A Masters Competitor
Dear Masters Competitor,
The type and intensity of your training depends on the time of the year and your personal goals. There are six basic workout types, each with a specific physiologic goal. It is imperative to plan your training and stick with your plan for a particular workout. In other words, don’t try to combine a strength and aerobic workout by increasing the resistance on the ergometer.
Following your heart rate can easily monitor the basic intensities of training.

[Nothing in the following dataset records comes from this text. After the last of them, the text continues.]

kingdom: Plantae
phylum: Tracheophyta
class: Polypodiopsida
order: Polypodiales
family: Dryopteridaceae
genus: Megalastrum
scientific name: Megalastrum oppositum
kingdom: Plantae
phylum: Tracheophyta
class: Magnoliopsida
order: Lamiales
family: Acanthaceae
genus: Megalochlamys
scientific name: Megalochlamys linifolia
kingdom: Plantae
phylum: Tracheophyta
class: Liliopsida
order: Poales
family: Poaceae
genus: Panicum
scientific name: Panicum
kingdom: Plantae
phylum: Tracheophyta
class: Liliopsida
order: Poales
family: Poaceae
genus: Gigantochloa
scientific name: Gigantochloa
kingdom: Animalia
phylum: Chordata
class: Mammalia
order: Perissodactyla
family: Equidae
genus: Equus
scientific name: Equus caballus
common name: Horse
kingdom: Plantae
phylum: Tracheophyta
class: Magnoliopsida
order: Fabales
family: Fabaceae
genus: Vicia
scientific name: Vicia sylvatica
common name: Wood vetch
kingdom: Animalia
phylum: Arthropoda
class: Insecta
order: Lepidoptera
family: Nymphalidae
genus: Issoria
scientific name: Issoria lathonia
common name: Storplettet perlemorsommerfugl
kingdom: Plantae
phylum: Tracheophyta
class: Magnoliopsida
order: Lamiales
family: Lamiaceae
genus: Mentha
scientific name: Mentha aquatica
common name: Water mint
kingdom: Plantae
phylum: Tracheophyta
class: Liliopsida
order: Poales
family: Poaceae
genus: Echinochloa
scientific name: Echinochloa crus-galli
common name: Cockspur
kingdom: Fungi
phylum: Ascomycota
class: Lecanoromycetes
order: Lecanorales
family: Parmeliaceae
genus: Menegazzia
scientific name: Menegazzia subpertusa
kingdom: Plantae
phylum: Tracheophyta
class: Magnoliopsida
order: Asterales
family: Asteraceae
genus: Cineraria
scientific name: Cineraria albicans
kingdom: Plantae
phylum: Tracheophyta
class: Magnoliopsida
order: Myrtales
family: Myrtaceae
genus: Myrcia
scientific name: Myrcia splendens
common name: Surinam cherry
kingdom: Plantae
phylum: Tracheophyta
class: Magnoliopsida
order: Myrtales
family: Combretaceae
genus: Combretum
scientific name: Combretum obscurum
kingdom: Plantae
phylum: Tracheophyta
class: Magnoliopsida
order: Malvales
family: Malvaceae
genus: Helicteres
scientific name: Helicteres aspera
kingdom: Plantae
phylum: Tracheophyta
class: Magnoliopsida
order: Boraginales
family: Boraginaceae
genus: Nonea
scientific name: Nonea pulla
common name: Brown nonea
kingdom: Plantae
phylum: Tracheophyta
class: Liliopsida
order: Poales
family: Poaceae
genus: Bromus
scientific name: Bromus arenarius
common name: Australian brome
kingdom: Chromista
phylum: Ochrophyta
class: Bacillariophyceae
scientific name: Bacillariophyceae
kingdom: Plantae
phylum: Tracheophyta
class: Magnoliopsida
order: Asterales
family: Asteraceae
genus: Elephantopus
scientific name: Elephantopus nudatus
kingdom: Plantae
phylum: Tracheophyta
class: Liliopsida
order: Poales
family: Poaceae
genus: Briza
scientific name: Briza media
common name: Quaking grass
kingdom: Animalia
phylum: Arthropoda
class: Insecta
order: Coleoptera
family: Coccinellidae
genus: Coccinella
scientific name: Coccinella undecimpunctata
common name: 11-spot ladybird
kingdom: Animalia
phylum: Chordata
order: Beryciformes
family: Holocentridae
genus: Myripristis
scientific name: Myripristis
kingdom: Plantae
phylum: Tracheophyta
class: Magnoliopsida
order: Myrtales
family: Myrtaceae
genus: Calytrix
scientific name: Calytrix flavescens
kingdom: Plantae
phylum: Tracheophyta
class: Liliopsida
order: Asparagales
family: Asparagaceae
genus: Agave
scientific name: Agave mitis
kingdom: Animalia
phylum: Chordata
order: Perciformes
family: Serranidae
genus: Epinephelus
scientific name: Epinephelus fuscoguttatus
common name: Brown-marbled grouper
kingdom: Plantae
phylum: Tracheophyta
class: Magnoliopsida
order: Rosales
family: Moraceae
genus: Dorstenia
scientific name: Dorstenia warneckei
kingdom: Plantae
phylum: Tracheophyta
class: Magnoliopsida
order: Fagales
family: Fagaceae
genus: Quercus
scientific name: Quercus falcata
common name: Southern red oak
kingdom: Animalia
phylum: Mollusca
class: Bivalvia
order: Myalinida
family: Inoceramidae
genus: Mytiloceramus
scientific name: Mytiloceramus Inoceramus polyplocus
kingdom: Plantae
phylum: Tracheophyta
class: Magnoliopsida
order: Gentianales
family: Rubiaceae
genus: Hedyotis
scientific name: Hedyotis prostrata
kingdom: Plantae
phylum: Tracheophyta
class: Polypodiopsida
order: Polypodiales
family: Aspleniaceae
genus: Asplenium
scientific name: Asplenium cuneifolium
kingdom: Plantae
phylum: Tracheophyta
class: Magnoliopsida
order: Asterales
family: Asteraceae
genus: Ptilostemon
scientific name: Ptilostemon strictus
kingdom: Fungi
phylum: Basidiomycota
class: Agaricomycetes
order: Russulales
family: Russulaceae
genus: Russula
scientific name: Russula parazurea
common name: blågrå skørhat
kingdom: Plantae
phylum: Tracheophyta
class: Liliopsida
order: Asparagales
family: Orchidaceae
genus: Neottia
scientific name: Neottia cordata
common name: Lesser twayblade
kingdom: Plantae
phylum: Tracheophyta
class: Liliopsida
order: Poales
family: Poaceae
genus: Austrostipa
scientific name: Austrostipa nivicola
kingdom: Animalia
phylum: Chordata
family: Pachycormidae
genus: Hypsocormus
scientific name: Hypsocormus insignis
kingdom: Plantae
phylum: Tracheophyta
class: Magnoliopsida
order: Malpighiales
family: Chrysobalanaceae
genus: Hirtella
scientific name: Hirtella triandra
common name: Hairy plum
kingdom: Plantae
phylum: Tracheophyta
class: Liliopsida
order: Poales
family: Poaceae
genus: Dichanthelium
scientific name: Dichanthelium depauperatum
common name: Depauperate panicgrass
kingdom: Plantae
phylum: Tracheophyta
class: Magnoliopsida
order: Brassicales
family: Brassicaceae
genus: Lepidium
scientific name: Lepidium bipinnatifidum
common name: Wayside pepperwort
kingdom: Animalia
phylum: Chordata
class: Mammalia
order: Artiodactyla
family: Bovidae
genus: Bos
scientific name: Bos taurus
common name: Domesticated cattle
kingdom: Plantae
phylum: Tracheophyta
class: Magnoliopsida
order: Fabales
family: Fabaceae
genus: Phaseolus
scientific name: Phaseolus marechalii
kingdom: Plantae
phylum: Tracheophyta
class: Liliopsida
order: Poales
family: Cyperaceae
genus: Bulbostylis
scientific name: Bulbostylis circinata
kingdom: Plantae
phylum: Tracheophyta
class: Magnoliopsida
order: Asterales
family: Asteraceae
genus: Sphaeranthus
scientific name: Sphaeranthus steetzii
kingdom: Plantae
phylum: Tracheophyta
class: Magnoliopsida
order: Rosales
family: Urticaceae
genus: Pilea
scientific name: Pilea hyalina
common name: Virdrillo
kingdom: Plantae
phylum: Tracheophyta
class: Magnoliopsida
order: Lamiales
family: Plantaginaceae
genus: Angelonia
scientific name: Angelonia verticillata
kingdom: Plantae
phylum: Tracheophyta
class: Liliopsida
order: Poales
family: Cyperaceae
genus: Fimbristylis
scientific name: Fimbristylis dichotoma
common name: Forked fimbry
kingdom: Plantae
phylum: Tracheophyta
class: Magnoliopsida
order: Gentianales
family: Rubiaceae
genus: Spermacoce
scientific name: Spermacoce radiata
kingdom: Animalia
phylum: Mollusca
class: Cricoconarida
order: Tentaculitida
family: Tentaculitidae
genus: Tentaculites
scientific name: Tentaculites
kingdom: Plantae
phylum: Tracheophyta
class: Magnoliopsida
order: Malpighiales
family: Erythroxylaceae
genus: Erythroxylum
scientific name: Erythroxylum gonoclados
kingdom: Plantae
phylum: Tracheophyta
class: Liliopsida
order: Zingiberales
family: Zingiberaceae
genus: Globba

Dr. Fritz Hagerman, a physiologist for the U.S. National Team, has outlined a training schedule that can be easily followed. The following table is based on a maximum heart rate of 175.
|F1||Aerobic low||Technique||2-3×20 min.|
|HR 107-124||Regeneration||Steady state, SR 20|
|F2||Aerobic||Aerobic / Muscle O2||3×20 min.|
|HR 114-131||Technique||Steady state, sr 18-22|
|F3||Aerobic high||Aerobic capacity||3×15 min., 2×30 min.|
|HR 123-140||Strength, endurance||SR 22-26. rest 8 min.|
|F4||Anaerobic||Strength endurance||5×7 min., 6×6 min.|
|HR 140-149||Anaerobic threshold||SR 24, rest 8 min.|
|F5||Anaerobic high||Race endurance||6x2min., 3x1K|
|HR 149-166||Transportation||SR race, rest 6 min.|
|F6||Max HR||Anaerobic capacity||6-8×500 meters|
|HR 166-175||Quickness, reaction||30-90 sec. intervals|
|SR race, rest 2 min.|
These workouts are varied depending on the time of the year, with greater emphasis on improving your aerobic capacity in the fall and winter and concentrating more on anaerobic and maximal effort in the spring and summer. It is also important to allow time for rest and recovery in your training schedule. A sample regimen would be as follows:
|Wednesday||F3||F4||F5 or F6|
|Saturday||F4||F5||F5 or F6|
This provides you with a basic training schedule, which can be modified to fit your particular schedule. For example, if you are only able to workout three times per week, you should include an aerobic (F1-F2), anaerobic (F3-F4) and a transportation (F5) workout type during that week.
In addition, it is always a good idea to cross-train by running or biking to add variety to your routine. When doing aerobic workouts, never row for long periods at high drag settings and low stroke rate, (<20 spm); doing so increases the stress on the lumbar discs and may lead to disc degeneration. The scientific literature indicates a correlation with ergometer pieces longer than 30 minutes and the development of low back pain. Physiologically, there is no difference between rowing for 60 minutes continuously and rowing three 20 minute pieces with a couple of minutes to stretch between each piece. Thus, we recommend breaking up your aerobic workouts into pieces not longer than 20 to 30 minutes with a low stroke rate (20-24) and the drag setting around 100.
Good luck with your training and keep in mind that injuring yourself by rowing with faulty technique and inappropriate training will never help you row faster.